Though the same cannot be said for all of the supporters of either candidate, Harris and Ford eschewed the negative and focused to an unusual degree on issues and matters of their own personal qualifications. Both mounted serious, energetic campaigns, going door-to-door and availing themselves of other standard devices — mailers, robocalls, district forums, etc. — for reaching their intended constituents.
This is all to the good, something we can — and do — endorse.
Not everything on our local political scene this week is so commendable. As we go to press, the word is that Mayor Richard Hodges of Millington has offered to resign as of mid-January, following an indictment on bribery charges and negative publicity, which apparently prompted members of the city's board of aldermen to request Hodges' departure. It would be an understatement to say such a step has been merited, even pre-trial, by the mayor's activities, including what appears to be a questionable relationship with a local transmission-shop owner involving gambling debts and traded favors and threats between the two.

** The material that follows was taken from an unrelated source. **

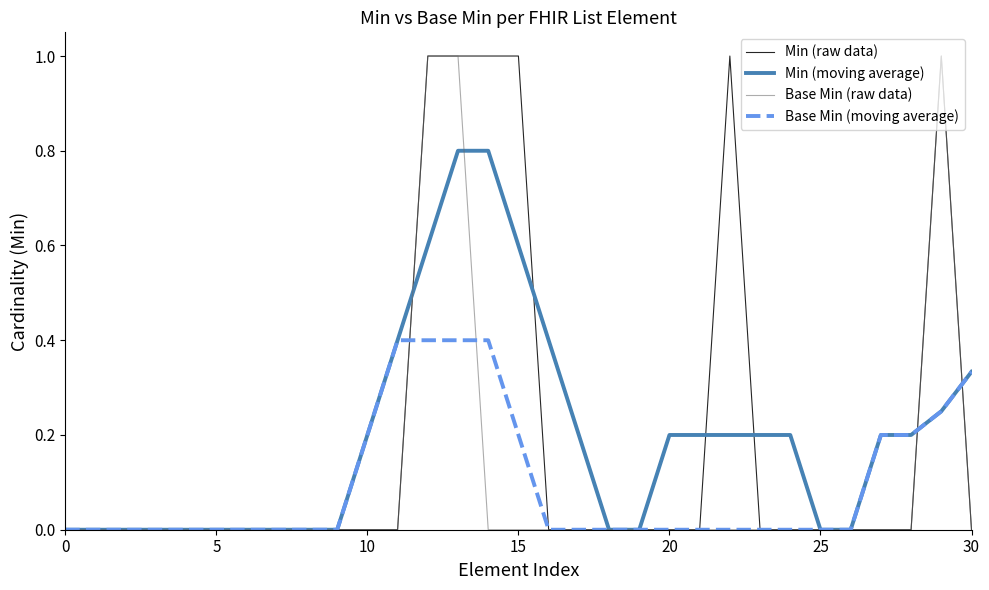

How many lines are shown in the chart?

4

Still, Hodges is doing the right thing by resigning. We can endorse that, too. Latterly, we have to admit, we've had an eye down to our immediate south, where the voters in Mississippi were faced this week with a ballot issue asking them to decide on the legal status of "personhood," equating that aspect of citizenship with the fact of sperm-egg fertilization. This issue, we believe, should never have been on a ballot at all, inasmuch as its actual provenance is not electoral, but (pick one) theological, medical, scientific, or judicial.
And, finally, we find it ironic — and shameless — that Tennessee state government is now apparently using federal funds provided under HAVA (the Help American Vote Act) to popularize a dubious photo-ID law when the state's current Republican caretakers declined to use these funds for an intended earlier purpose — to implement TVCA (the Tennessee Voter Confidence Act), a paper-trail measure that was postponed, then killed by GOP legislators.